Community Development Block Grant Equity Act of 2025
Summary
What This Bill Does
The Community Development Block Grant Equity Act changes how HUD allocates CDBG funds. For metropolitan cities, urban counties, and states, the bill replaces the existing formula with weighted ratios based on poverty rates for families and elderly households, female-headed households with children under 18, old housing occupied by poor households, and overcrowded housing. The formula uses different weights for metropolitan cities, urban counties, and state allocations. It also amends the authorization of appropriations for CDBG, setting fiscal year 2026 at $3.425 billion plus CPI adjustment and carrying the adjusted authorization through fiscal years 2026 through 2029.
Who Benefits and How
High-poverty metropolitan cities benefit if the new formula directs more CDBG money toward local poverty and housing distress. Urban counties with female-headed households, old poor housing, or overcrowding may benefit from higher relative allocation shares. States with higher measured distress may gain a formula share that better reflects need. Low-income residents benefit if funds shift toward housing, infrastructure, and community-development activities in distressed areas.
Who Bears the Burden and How
HUD formula administrators must recalculate allocation shares, update data sources, publish allocations, and explain changes to grantees. Jurisdictions that do not score as highly under the new poverty and housing variables could receive smaller shares. Metropolitan cities, urban counties, and states must adjust planning around changed grant amounts. Federal taxpayers bear the cost of the $3.425 billion authorization plus inflation adjustments.
Key Provisions
- Adds weighted CDBG allocation formulas for metropolitan cities, urban counties, and states.
- Requires HUD to use poverty, female-headed household, poor old housing, and overcrowding measures when calculating relative allocation shares.
- Authorizes $3.425 billion for CDBG assistance for fiscal year 2026 with CPI adjustment.
- Extends the inflation-adjusted authorization through fiscal years 2026 through 2029.
Evidence Chain:
This summary is generated from the full bill text using AI analysis. Expand "Detailed Analysis" below for identified beneficiaries/burden bearers with clause-level evidence links.
At a Glance
What This Bill Does
Rewrites the Community Development Block Grant formula for metropolitan cities, urban counties, and states, emphasizing poverty, female-headed households with children, old housing in poverty, and overcrowding, and authorizes $3.425 billion plus CPI growth for fiscal years 2026 through 2029.
Key Policy Areas
Housing, Community Development, HUD, Federal Grants
Primary Purpose
Rewrites the Community Development Block Grant formula for metropolitan cities, urban counties, and states, emphasizing poverty, female-headed households with children, old housing in poverty, and overcrowding, and authorizes $3.425 billion plus CPI growth for fiscal years 2026 through 2029.
Policy Domains
Substantive provisions
Identified Gains
- High-poverty metropolitan cities
- Urban counties
- State community development agencies
- Low-income residents
- Housing program beneficiaries
Identified Costs
- HUD formula administrators
- Metropolitan city staff
- Urban county staff
- State grant agencies
- Federal taxpayers
Sponsors
Legislative Progress
In CommitteeMr.
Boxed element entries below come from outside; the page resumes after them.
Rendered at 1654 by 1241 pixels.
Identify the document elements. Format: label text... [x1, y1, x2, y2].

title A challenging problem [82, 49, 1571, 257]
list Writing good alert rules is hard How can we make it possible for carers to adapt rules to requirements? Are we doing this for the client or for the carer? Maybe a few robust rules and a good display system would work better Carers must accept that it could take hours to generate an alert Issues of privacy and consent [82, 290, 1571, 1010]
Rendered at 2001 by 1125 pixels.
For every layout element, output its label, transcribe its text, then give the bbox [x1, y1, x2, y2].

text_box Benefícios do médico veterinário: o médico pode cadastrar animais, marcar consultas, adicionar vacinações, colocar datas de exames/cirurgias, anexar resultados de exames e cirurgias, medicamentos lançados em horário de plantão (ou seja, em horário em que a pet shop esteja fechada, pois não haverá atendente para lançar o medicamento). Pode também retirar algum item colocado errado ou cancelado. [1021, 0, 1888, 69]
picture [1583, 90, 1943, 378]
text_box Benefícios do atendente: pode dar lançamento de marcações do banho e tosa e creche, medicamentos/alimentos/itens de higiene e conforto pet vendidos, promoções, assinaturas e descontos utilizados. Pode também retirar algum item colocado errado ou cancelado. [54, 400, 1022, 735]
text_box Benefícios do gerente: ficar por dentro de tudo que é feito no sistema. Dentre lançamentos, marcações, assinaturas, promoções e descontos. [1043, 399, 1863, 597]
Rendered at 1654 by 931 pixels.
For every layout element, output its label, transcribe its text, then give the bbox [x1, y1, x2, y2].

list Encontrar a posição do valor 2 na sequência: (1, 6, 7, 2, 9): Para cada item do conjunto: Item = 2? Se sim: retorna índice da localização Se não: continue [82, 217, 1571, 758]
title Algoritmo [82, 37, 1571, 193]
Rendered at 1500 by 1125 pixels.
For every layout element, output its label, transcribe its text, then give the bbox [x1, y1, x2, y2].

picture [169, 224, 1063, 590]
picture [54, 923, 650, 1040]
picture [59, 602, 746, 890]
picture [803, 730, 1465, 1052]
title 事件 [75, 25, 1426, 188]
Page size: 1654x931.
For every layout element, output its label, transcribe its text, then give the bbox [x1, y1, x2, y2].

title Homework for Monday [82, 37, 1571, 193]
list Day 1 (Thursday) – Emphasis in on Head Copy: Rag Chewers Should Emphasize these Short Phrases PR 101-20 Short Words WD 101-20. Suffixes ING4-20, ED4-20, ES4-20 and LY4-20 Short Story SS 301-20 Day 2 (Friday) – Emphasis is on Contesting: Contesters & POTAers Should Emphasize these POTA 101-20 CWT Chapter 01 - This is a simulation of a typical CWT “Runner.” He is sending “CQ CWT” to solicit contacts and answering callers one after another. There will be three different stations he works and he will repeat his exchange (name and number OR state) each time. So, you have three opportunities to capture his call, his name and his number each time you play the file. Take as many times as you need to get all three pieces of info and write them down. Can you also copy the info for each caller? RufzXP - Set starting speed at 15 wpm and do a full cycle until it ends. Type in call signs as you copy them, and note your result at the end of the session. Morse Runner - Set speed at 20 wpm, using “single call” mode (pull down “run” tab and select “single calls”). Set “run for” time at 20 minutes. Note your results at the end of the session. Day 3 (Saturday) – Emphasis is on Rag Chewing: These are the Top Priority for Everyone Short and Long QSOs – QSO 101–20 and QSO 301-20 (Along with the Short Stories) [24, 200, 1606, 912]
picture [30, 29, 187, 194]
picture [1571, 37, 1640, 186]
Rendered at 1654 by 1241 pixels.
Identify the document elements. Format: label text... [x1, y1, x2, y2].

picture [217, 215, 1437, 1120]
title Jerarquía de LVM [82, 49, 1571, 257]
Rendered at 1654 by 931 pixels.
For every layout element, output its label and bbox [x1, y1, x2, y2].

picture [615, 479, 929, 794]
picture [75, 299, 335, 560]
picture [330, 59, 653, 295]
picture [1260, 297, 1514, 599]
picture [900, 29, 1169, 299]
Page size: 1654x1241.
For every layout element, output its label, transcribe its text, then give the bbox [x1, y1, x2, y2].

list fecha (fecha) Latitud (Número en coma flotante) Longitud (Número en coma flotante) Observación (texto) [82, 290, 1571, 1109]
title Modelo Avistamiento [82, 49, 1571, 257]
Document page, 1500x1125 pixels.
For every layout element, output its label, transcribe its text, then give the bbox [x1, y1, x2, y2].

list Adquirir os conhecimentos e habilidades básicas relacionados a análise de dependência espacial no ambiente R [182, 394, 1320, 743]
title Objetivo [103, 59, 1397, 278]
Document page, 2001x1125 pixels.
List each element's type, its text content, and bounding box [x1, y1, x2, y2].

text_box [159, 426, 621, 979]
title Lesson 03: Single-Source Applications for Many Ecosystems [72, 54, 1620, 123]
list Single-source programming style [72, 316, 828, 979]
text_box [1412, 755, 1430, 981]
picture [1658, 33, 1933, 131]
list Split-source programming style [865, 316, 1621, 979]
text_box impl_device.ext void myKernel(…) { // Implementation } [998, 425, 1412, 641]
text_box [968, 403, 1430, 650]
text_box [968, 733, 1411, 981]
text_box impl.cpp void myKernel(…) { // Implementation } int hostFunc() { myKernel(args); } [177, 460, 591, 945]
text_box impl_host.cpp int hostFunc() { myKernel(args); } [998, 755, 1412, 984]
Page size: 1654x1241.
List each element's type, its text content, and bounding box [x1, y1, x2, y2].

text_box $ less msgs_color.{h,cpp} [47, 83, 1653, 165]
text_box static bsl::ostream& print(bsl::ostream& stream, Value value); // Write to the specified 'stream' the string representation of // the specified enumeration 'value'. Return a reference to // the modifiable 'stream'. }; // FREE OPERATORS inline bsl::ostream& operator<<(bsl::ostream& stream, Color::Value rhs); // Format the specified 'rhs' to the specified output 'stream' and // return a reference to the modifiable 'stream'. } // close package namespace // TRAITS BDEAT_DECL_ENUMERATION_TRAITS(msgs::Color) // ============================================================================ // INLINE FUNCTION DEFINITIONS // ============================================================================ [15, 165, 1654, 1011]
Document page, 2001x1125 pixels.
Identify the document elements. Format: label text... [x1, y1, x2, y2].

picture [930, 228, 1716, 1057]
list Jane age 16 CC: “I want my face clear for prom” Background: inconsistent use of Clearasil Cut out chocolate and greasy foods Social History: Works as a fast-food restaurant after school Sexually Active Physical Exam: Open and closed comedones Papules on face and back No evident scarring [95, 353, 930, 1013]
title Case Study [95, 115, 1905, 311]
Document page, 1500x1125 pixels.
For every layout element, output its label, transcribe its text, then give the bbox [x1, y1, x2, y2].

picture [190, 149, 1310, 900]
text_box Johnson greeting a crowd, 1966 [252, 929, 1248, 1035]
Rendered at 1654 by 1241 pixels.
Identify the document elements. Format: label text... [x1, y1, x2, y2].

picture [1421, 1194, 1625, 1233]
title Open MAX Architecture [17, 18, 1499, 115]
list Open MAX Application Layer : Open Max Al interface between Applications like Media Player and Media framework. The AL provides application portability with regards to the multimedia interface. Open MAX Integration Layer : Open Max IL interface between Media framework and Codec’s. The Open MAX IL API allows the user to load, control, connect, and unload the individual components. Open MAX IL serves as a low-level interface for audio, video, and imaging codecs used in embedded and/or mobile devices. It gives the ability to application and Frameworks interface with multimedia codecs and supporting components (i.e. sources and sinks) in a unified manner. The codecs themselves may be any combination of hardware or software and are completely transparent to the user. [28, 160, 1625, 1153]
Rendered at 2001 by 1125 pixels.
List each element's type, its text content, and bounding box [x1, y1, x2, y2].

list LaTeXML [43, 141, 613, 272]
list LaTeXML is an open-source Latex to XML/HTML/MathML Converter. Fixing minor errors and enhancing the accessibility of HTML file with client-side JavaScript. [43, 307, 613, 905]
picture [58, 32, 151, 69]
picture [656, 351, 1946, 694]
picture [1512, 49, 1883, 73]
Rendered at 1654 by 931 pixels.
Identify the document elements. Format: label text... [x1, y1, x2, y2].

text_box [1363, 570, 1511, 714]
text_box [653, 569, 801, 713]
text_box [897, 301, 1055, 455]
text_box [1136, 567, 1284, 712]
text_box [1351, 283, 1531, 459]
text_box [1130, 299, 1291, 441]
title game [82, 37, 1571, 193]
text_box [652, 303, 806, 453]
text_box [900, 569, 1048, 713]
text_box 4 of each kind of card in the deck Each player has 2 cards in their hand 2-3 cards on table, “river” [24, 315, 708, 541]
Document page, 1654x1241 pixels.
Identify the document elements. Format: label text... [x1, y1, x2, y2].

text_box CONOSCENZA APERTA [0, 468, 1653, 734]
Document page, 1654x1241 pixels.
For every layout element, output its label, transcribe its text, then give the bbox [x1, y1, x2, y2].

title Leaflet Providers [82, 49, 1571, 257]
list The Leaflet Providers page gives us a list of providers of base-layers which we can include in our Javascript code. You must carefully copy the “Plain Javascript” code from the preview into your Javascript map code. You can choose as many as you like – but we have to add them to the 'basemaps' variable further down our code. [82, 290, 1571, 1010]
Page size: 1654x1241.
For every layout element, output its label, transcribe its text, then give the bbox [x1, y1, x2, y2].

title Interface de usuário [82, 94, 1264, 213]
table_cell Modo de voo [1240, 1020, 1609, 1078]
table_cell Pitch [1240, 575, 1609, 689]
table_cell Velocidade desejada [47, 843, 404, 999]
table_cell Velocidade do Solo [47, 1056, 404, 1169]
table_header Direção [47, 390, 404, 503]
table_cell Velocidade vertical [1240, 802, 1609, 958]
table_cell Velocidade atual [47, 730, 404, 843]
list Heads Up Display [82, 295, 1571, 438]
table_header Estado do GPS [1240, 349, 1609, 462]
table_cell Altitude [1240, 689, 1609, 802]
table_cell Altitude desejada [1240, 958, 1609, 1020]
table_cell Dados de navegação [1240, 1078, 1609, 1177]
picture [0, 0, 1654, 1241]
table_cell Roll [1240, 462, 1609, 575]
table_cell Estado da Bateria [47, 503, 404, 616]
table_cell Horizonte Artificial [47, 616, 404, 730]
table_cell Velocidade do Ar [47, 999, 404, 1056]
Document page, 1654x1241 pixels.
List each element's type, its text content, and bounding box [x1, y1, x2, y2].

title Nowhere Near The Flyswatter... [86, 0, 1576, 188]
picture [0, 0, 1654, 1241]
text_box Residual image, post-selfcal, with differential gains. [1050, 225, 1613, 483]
Cohen introduced the following bill; which was referred to …
Referred to the House Committee on Financial Services.
Introduced in House
Stakeholder Effects
cui bono?How this legislation distributes effects. Mention counts reflect frequency, not effect magnitude.
CDBG grantees, High-poverty metropolitan cities, Lower-need jurisdictions
Positive-direction: CDBG grantees, High-poverty metropolitan cities
Negative-direction: Lower-need jurisdictions
Bill Structure & Actor Mappings
Who is "The Secretary" in each section?
- "HUD"
- → Department of Housing and Urban Development
- "CDBG"
- → Community Development Block Grant
Key Definitions
Terms defined in this bill
We use a combination of our own taxonomy and classification in addition to large language models to assess meaning and potential beneficiaries. High confidence means strong textual evidence. Always verify with the original bill text.